Der Handelsverband Baden-Württemberg hat die neue Landesregierung zum Start der Legislaturperiode beglückwünscht und zugleich klare Erwartungen formuliert. Aus Sicht des Verbands komme es nun darauf an, die im Koalitionsvertrag angekündigten Vorhaben zügig umzusetzen und konkrete Verbesserungen für Wirtschaft, Handel und Innenstädte zu erreichen.
„Jetzt ist der Moment, Verantwortung zu übernehmen – und ins Handeln zu kommen“, erklärt Sabine Hagmann, Hauptgeschäftsführerin des Handelsverbands Baden-Württemberg. „Die Herausforderungen für Wirtschaft, Handel und Innenstädte sind groß. Deshalb dürfen wichtige Themen nicht länger aufgeschoben werden.“
Ein zentraler Punkt ist aus Sicht des Handels der Bürokratieabbau. Unternehmen benötigten spürbare Entlastungen sowie verlässliche Rahmenbedingungen im unternehmerischen Alltag. Positiv bewertet der Verband die geplanten Maßnahmen zur Stärkung des Wirtschaftsstandorts sowie die Fortführung des Förderprogramms „Handel 2030“.

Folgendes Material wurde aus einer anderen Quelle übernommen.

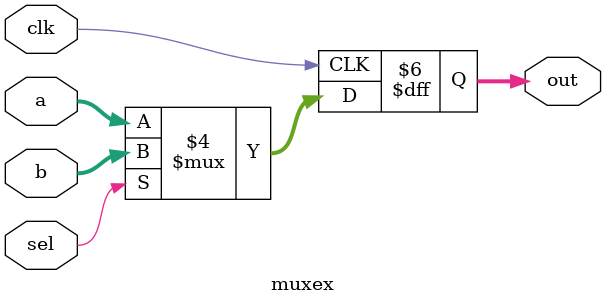
<source format=v>
module muxex(a, b, sel, clk, out);

input [3:0] a;
input [3:0] b;
input sel, clk;
output reg [3:0] out;

always @(posedge clk) begin
	if(sel == 0) begin
		out <= a;
	end
	else begin
		out <= b;
	end
end

endmodule	
</source>
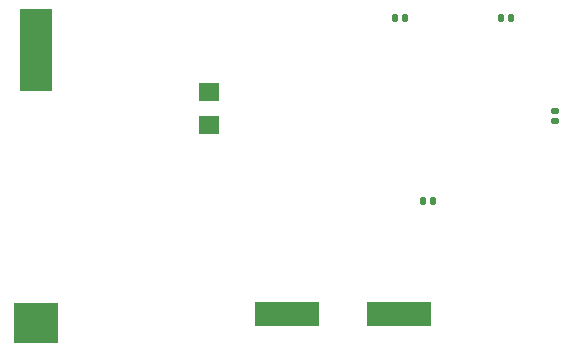
<source format=gbp>
%FSLAX24Y24*%
%MOIN*%
%SFA1B1*%

%IPPOS*%
%AMD102*
4,1,8,0.006900,0.010600,-0.006900,0.010600,-0.012500,0.005000,-0.012500,-0.005000,-0.006900,-0.010600,0.006900,-0.010600,0.012500,-0.005000,0.012500,0.005000,0.006900,0.010600,0.0*
1,1,0.011268,0.006900,0.005000*
1,1,0.011268,-0.006900,0.005000*
1,1,0.011268,-0.006900,-0.005000*
1,1,0.011268,0.006900,-0.005000*
%
%AMD103*
4,1,8,0.010600,-0.006900,0.010600,0.006900,0.005000,0.012500,-0.005000,0.012500,-0.010600,0.006900,-0.010600,-0.006900,-0.005000,-0.012500,0.005000,-0.012500,0.010600,-0.006900,0.0*
1,1,0.011268,0.005000,-0.006900*
1,1,0.011268,0.005000,0.006900*
1,1,0.011268,-0.005000,0.006900*
1,1,0.011268,-0.005000,-0.006900*
%
%ADD35R,0.070866X0.062992*%
%ADD101R,0.216535X0.078740*%
G04~CAMADD=102~8~0.0~0.0~250.0~212.6~56.3~0.0~15~0.0~0.0~0.0~0.0~0~0.0~0.0~0.0~0.0~0~0.0~0.0~0.0~0.0~250.0~212.6*
%ADD102D102*%
G04~CAMADD=103~8~0.0~0.0~250.0~212.6~56.3~0.0~15~0.0~0.0~0.0~0.0~0~0.0~0.0~0.0~0.0~0~0.0~0.0~0.0~270.0~213.0~250.0*
%ADD103D103*%
%ADD104R,0.110236X0.275590*%
%ADD105R,0.149606X0.137795*%
%LNpeoplecounter-1*%
%LPD*%
G54D35*
X12460Y7558D03*
Y8661D03*
G54D101*
X18800Y1240D03*
X15060D03*
G54D102*
X24000Y7670D03*
Y8009D03*
G54D103*
X19590Y5010D03*
X19929D03*
X22529Y11110D03*
X22190D03*
X18650Y11130D03*
X18989D03*
G54D104*
X6692Y10068D03*
G54D105*
X6692Y954D03*
M02*
</source>
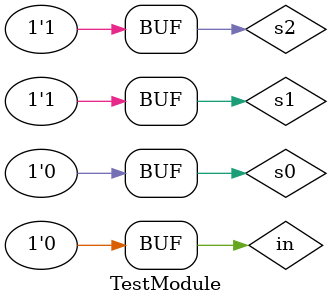
<source format=v>
`timescale 1ns / 1ps


module TestModule;
// Inputs
reg in;
reg s0;
reg s1;
reg s2;

// Outputs
wire d0;
wire d1;
wire d2;
wire d3;
wire d4;
wire d5;
wire d6;
wire d7;

// Instantiate the Unit Under Test (UUT)
Demultiplexer uut (
.in(in), 
.s0(s0), 
.s1(s1), 
.s2(s2), 
.d0(d0), 
.d1(d1), 
.d2(d2), 
.d3(d3), 
.d4(d4), 
.d5(d5), 
.d6(d6), 
.d7(d7)
);
initial begin
// Initialize Inputs
in = 0;
s0 = 0;
s1 = 0;
s2 = 0;
// Wait 50 ns for global reset to finish
#50;
in = 1;
s0 = 0;
s1 = 1;
s2 = 0;
// Wait 50 ns for global reset to finish
#50;
in = 0;
s0 = 1;
s1 = 0;
s2 = 1;
// Wait 50 ns for global reset to finish
#50;
in = 0;
s0 = 0;
s1 = 1;
s2 = 0;
// Wait 50 ns for global reset to finish
#50;
in = 1;
s0 = 0;
s1 = 0;
s2 = 0;
// Wait 50 ns for global reset to finish
#50;
in = 0;
s0 = 0;
s1 = 1;
s2 = 1;
// Wait 50 ns for global reset to finish
#50;
// Add stimulus here
end
endmodule
</source>
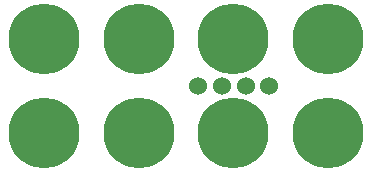
<source format=gbl>
%TF.GenerationSoftware,KiCad,Pcbnew,4.0.7-e2-6376~58~ubuntu16.04.1*%
%TF.CreationDate,2018-02-04T11:51:22-08:00*%
%TF.ProjectId,2x4-Grove-Sensor,3278342D47726F76652D53656E736F72,1.0*%
%TF.FileFunction,Copper,L2,Bot,Signal*%
%FSLAX46Y46*%
G04 Gerber Fmt 4.6, Leading zero omitted, Abs format (unit mm)*
G04 Created by KiCad (PCBNEW 4.0.7-e2-6376~58~ubuntu16.04.1) date Sun Feb  4 11:51:22 2018*
%MOMM*%
%LPD*%
G01*
G04 APERTURE LIST*
%ADD10C,0.350000*%
%ADD11C,1.524000*%
%ADD12C,6.000000*%
%ADD13C,0.350000*%
G04 APERTURE END LIST*
D10*
D11*
X81553800Y-57327800D03*
X83553800Y-57327800D03*
X85553800Y-57327800D03*
X87553800Y-57327800D03*
D12*
X92505800Y-61341000D03*
X84505800Y-61341000D03*
X76505800Y-61341000D03*
X68505800Y-61341000D03*
X68505800Y-53341000D03*
X76505800Y-53341000D03*
X84505800Y-53341000D03*
X92505800Y-53341000D03*
D13*
X81553800Y-57327800D03*
X83553800Y-57327800D03*
X85553800Y-57327800D03*
X87553800Y-57327800D03*
X92505800Y-61341000D03*
X84505800Y-61341000D03*
X76505800Y-61341000D03*
X68505800Y-61341000D03*
X68505800Y-53341000D03*
X76505800Y-53341000D03*
X84505800Y-53341000D03*
X92505800Y-53341000D03*
M02*

</source>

Gleichzeitig fordert der Verband zusätzliche Impulse über die Vereinbarungen im Koalitionsvertrag hinaus. Insbesondere die Stärkung des stationären Handels und der Innenstädte müsse weiter vorangetrieben werden. „Unsere Innenstädte leben von einem starken Einzelhandel – und der braucht Rückenwind statt zusätzlicher Belastungen“, so Hagmann. „Eine Ausweitung der verkaufsoffenen Sonntage wäre beispielsweise ein unkomplizierter, kostenneutraler Schritt mit direkter Wirkung für Frequenz und Attraktivität der Innenstädte. Auch weitere Förderungen sind unerlässlich.“
Abschließend appelliert der Handelsverband an die Politik, die wirtschaftspolitischen Herausforderungen pragmatisch und zügig anzugehen: „Jetzt gilt: anpacken, umsetzen und gemeinsam Zukunft gestalten“.